- YOUR GOAL -
Reproduce exactly the lines below from the one containing "part: (697, 111) -> (564, 75), size x1.6" through the one containing "part: (697, 208) -> (564, 136), size x0.6", including both, and nothing else.

- DATA LISTING -
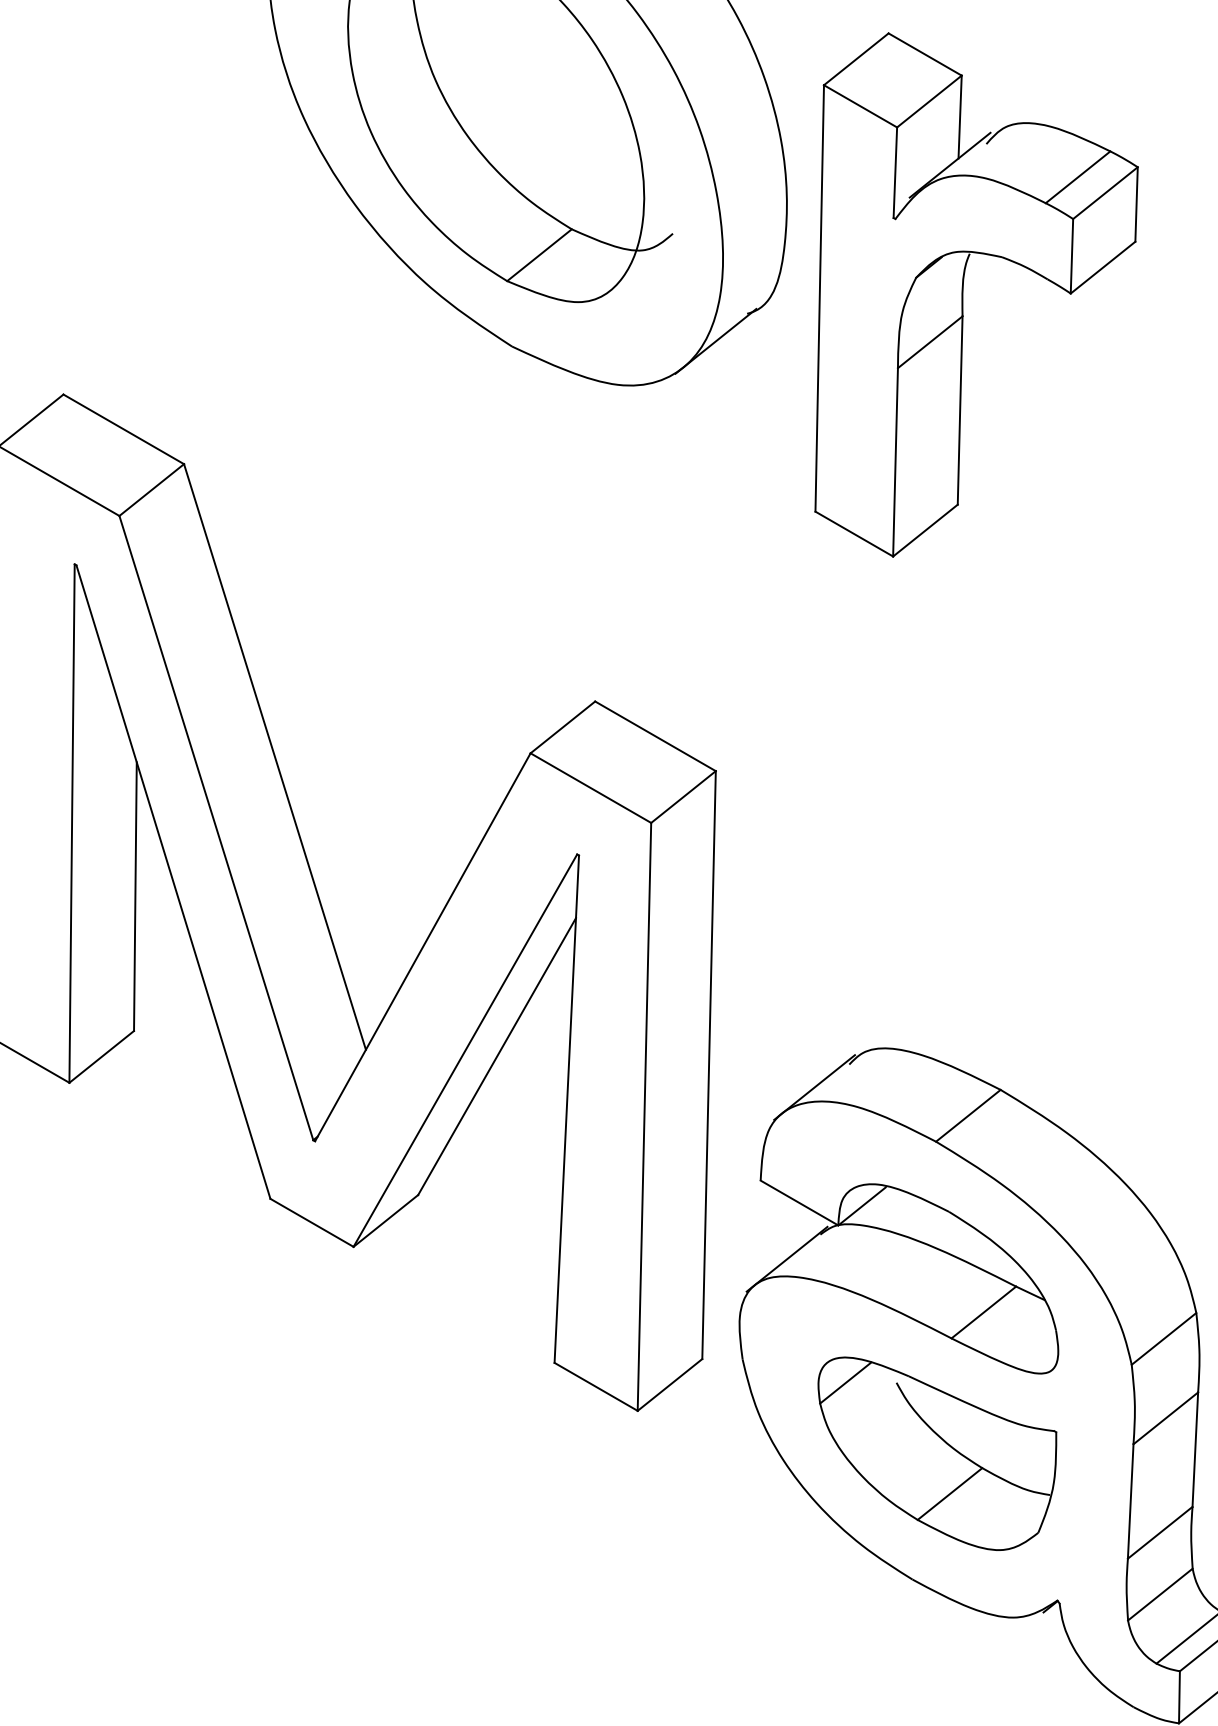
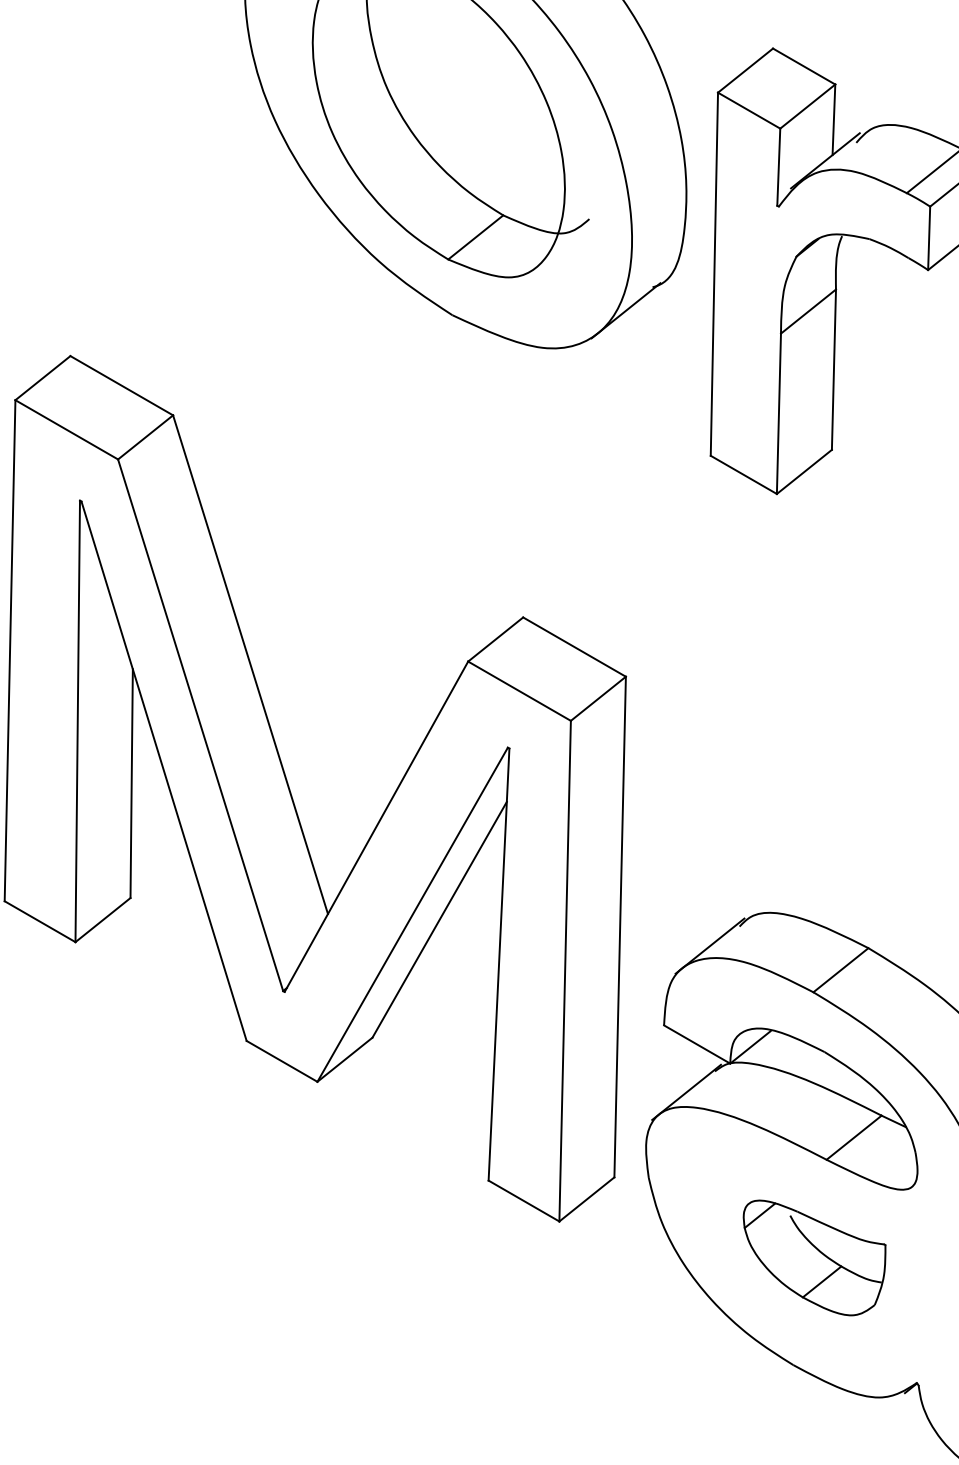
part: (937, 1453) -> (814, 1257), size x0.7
==
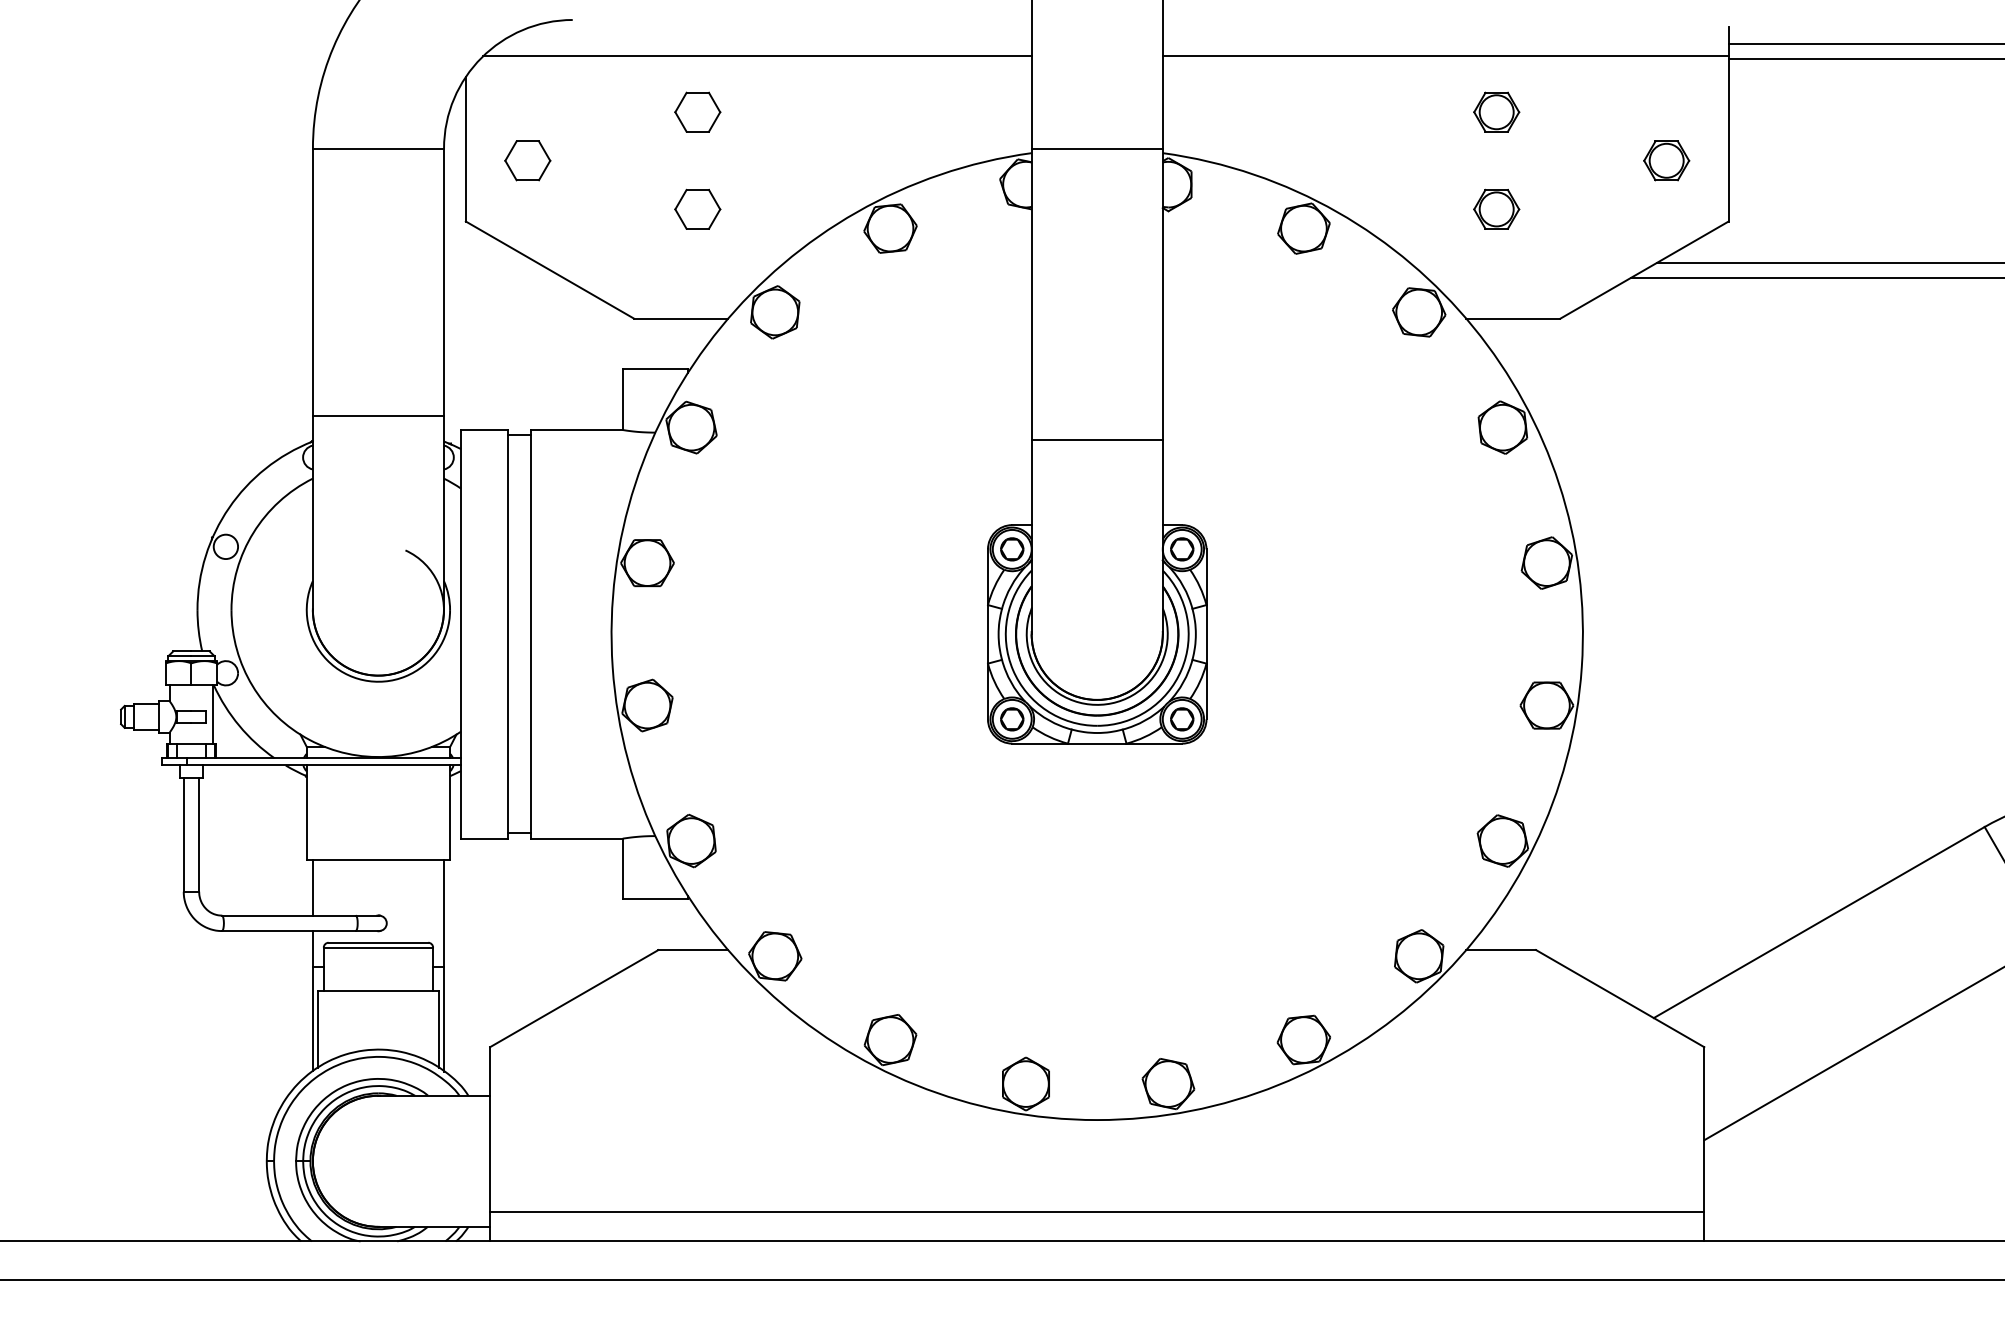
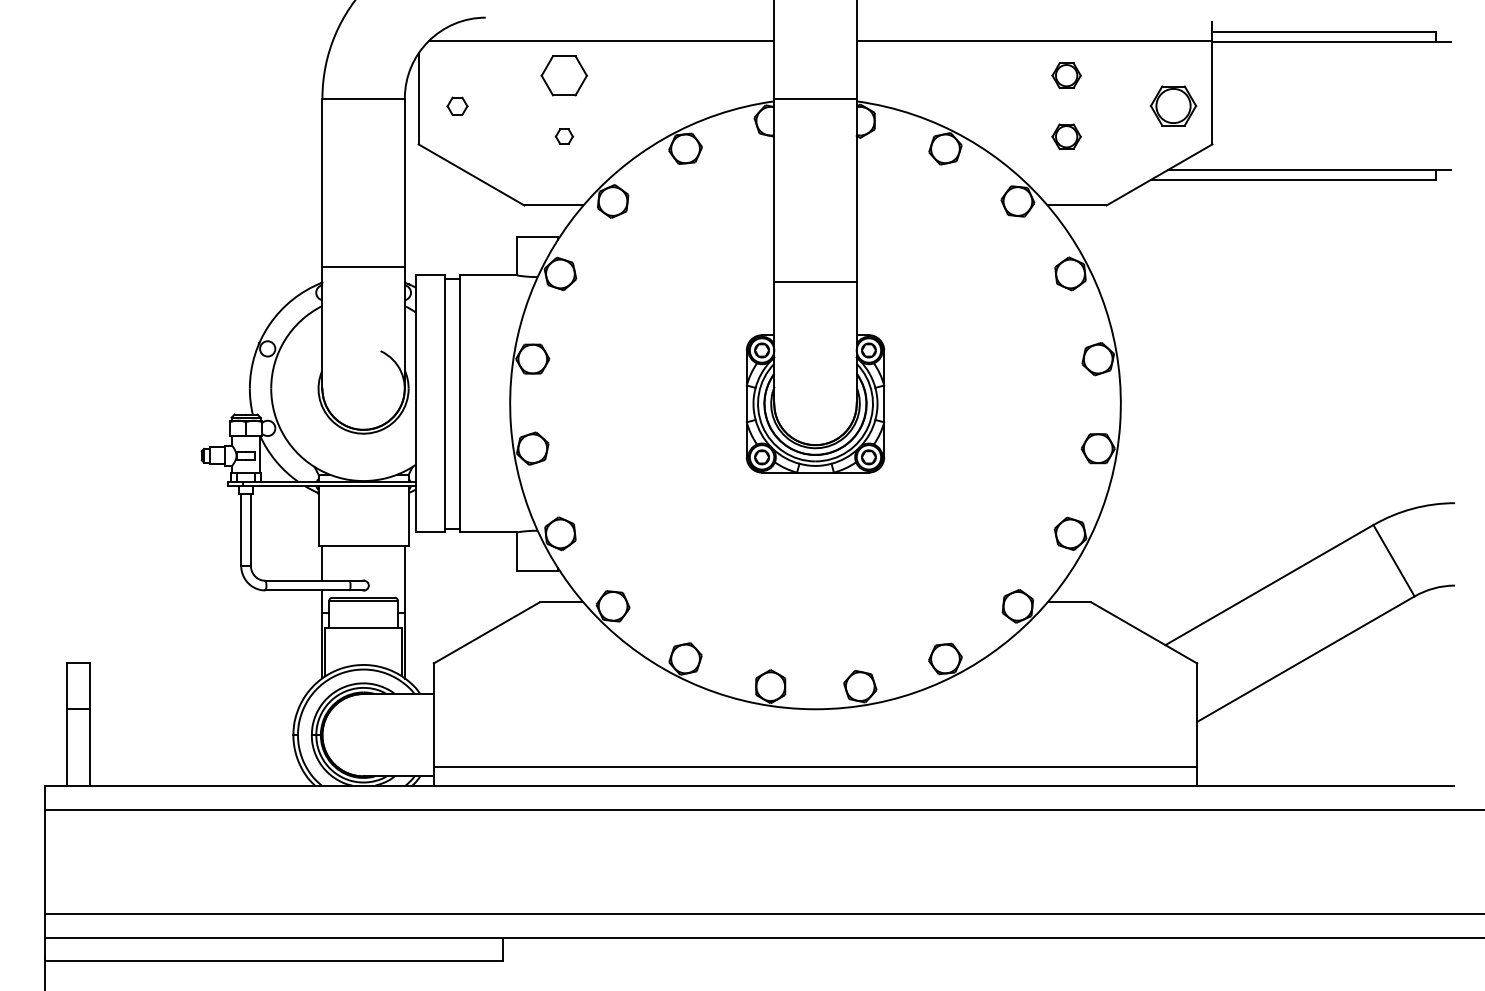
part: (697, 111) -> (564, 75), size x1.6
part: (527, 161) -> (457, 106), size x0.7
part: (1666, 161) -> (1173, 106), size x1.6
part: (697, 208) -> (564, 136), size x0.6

- SOLUTION TO THE PROBLEM -
part: (697, 111) -> (564, 75), size x1.6
part: (527, 161) -> (457, 106), size x0.7
part: (1666, 161) -> (1173, 106), size x1.6
part: (697, 208) -> (564, 136), size x0.6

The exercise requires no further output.